Solr provides the facility to configure
the synonyms that are used for querying textual
data. In i2 Analyze, you can use this option to apply a customized
list of synonyms at query time. Synonyms, if not
accounted for, can cause a reduction in the
relevance of a search result when you search for
keywords that are present in alternative forms in
your index.
About this task
The synonyms file is the part of the Solr
configuration that accounts for the presence of
synonyms in your data. For example, your data
might contain the words, “bag, handbag,
pocketbook, purse” for the concept “bag”. When
someone searches they are likely to search for
one, but expect results for all four. To meet that
expectation, you might want to create a customized
synonyms file to accommodate similar variations
that are specific to your data. The exact words in
a synonyms list that are most useful in your
deployment depend on the content of your data. You
can also use a mix of languages, which might be
useful in some contexts, for example names:
'George, Γεώργιος, Jorge'. The default synonyms
file and synonyms list are in US English. The
synonyms files that are associated by default with
each supported language are supplied in the
directory,
toolkit\configuration\solr.
To
customize the alternative terms that are used in
search operations for your data, you can create
files that contain different terms from those
terms that are contained in the supplied synonyms
files.
The customized file must adhere to
the following guidelines:
- The file must be UTF-8 encoded.
- The terms in the file must match the terms
that are produced by the analyzer chain that is
used in Solr prior to the synonym filter being
applied.
- If multiple forms of a word exist, all the
forms must be specified in order for synonym
matching to work on each form.
- Words from Latin script languages, for example
French or Italian, must be specified without
diacritics. For example, use the following substitution:
- a instead of á
- c instead of ç
- Arabic and Hebrew words must be specified
exactly as they are written.
Procedure
-
Create a text file that defines synonyms in the required Solr format.
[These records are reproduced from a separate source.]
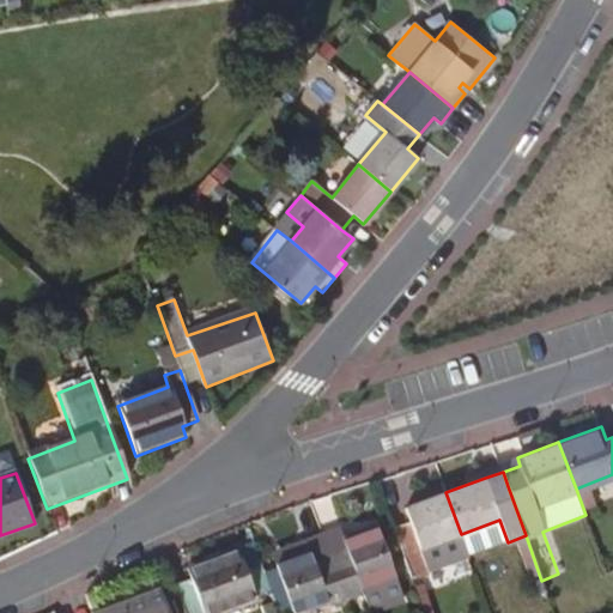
[(461,534),(445,492),(405,507),(410,522),(393,527),(412,578),(428,572),(420,548),(461,534)]
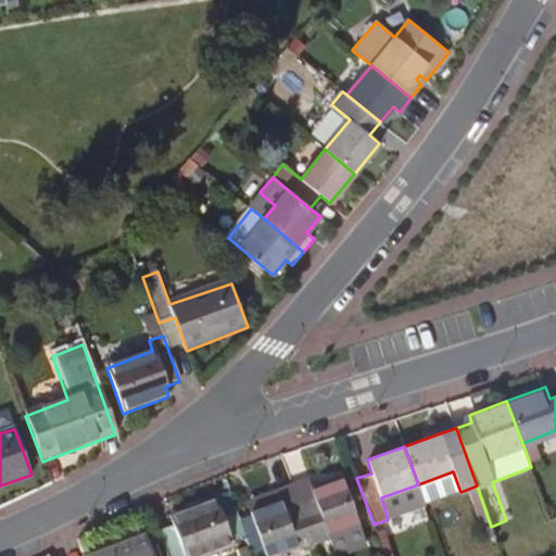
[(293,484),(314,540),(329,534),(328,532),(358,521),(341,476),(311,488),(307,479),(293,484)]
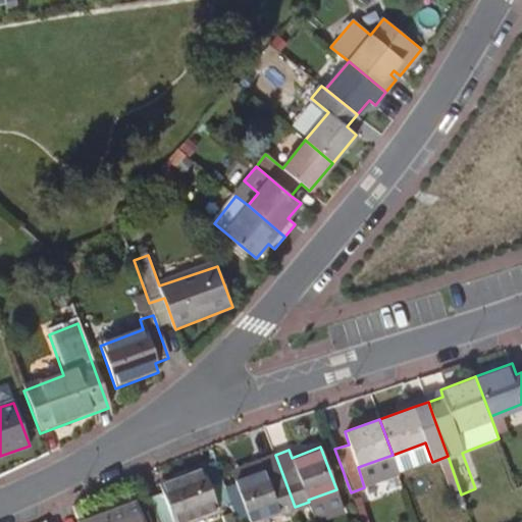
[(295,507),(275,455),(259,460),(262,468),(236,478),(251,521),(279,511),(280,513),(295,507)]
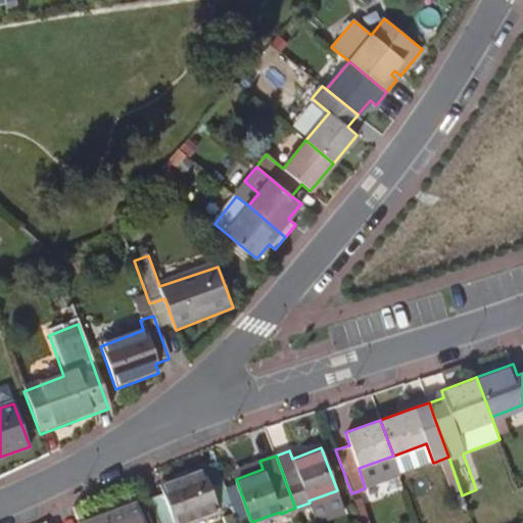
[(259,461),(233,471),(236,479),(263,469),(259,461)]
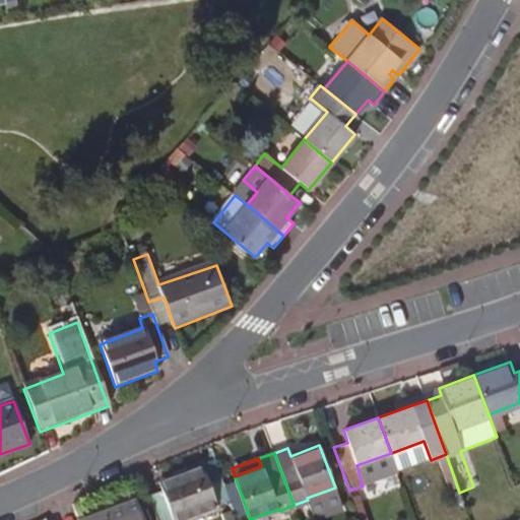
[(148,496),(157,519),(182,519),(217,508),(202,465),(159,479),(164,491),(148,496)]
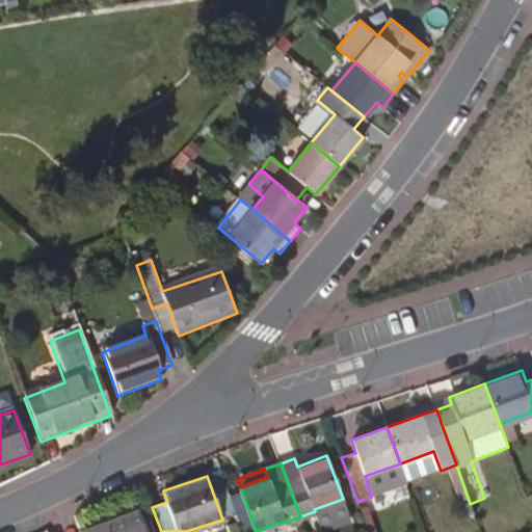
[(376,509),(411,494),(406,483),(371,498),(376,509)]
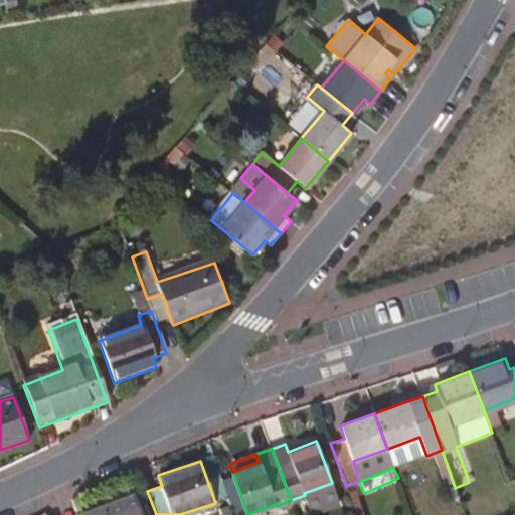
[(141,514),(135,496),(81,514),(141,514)]
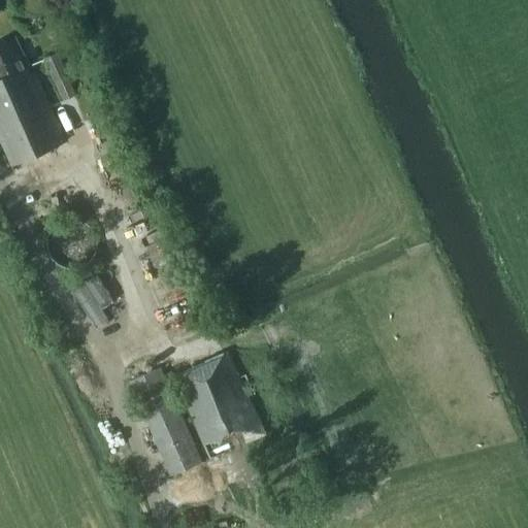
[(0,138),(11,164),(65,141),(32,66),(28,67),(15,37),(0,44),(0,138)]
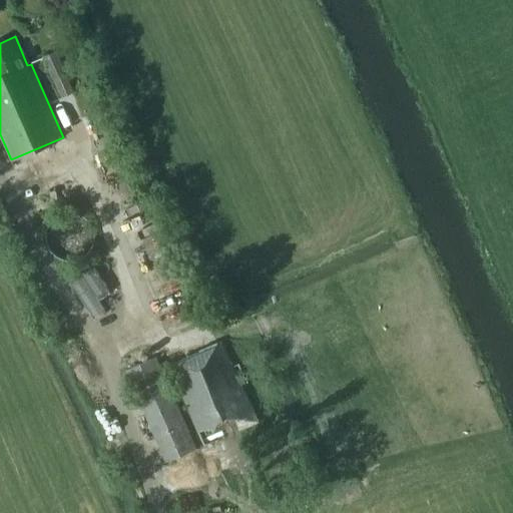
[(74,91),(57,49),(43,55),(61,97),(74,91)]
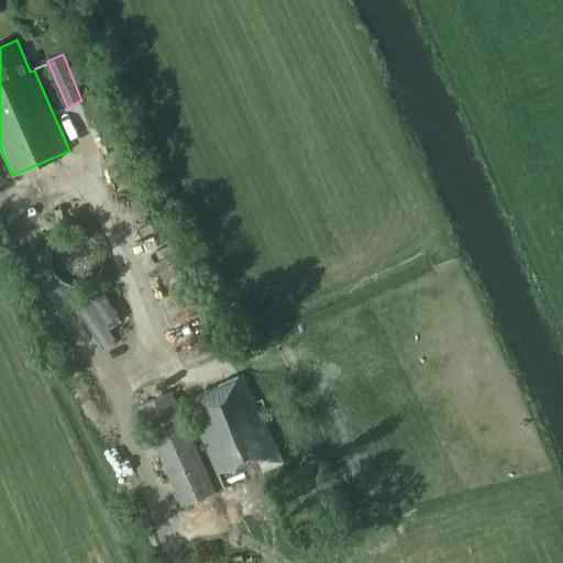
[(139,156),(121,116),(96,125),(113,167),(139,156)]
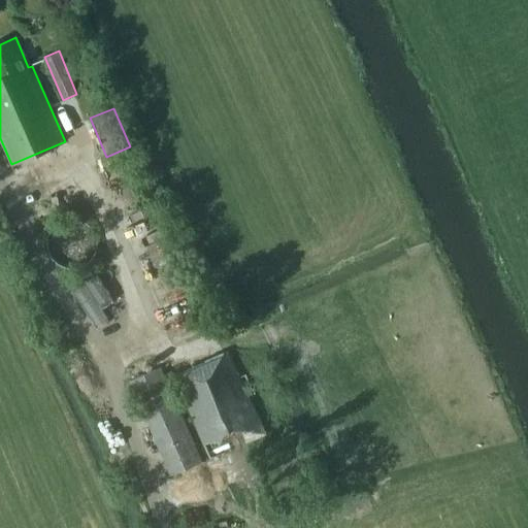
[(58,241),(85,255),(96,230),(69,218),(58,241)]
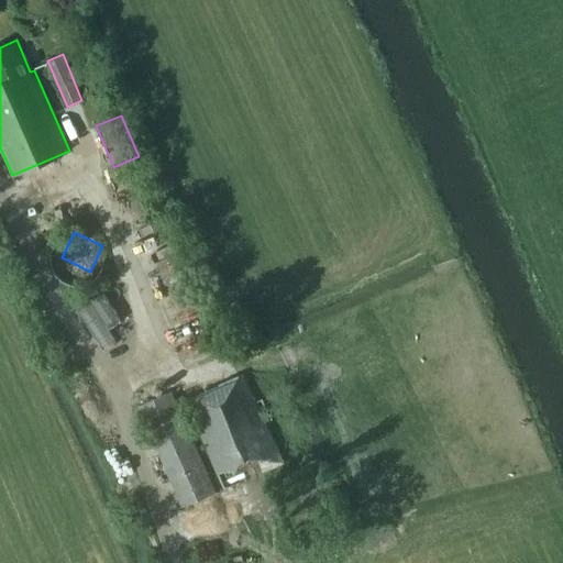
[(285,463),(247,373),(186,399),(224,488),(285,463)]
For more information, see https://lucene.apache.org/core/8_2_0/analyzers-common/org/apache/lucene/analysis/synonym/SolrSynonymParser.html.
Note:
- You cannot search for multi-word terms. However, if you have data that contains terms "USA" and
"United States of America", you can search for "USA" and use a synonym to ensure a match with
"United States of America".
- You can provide synonyms for terms that include punctuation. However, a search on such a term
might not work correctly. The unexpected result is because a filter is applied before synonyms,
which means, for example, "Mary-Ann" becomes "Mary,Ann" and then synonyms are expanded from "Mary
and "Ann"; not "Mary-Ann" or "Maryann".
-
Save the file with a
.txt extension, for example
custom-synonyms.txt.
-
Complete the instructions in Configuring the Solr index to deploy
with your synonyms file.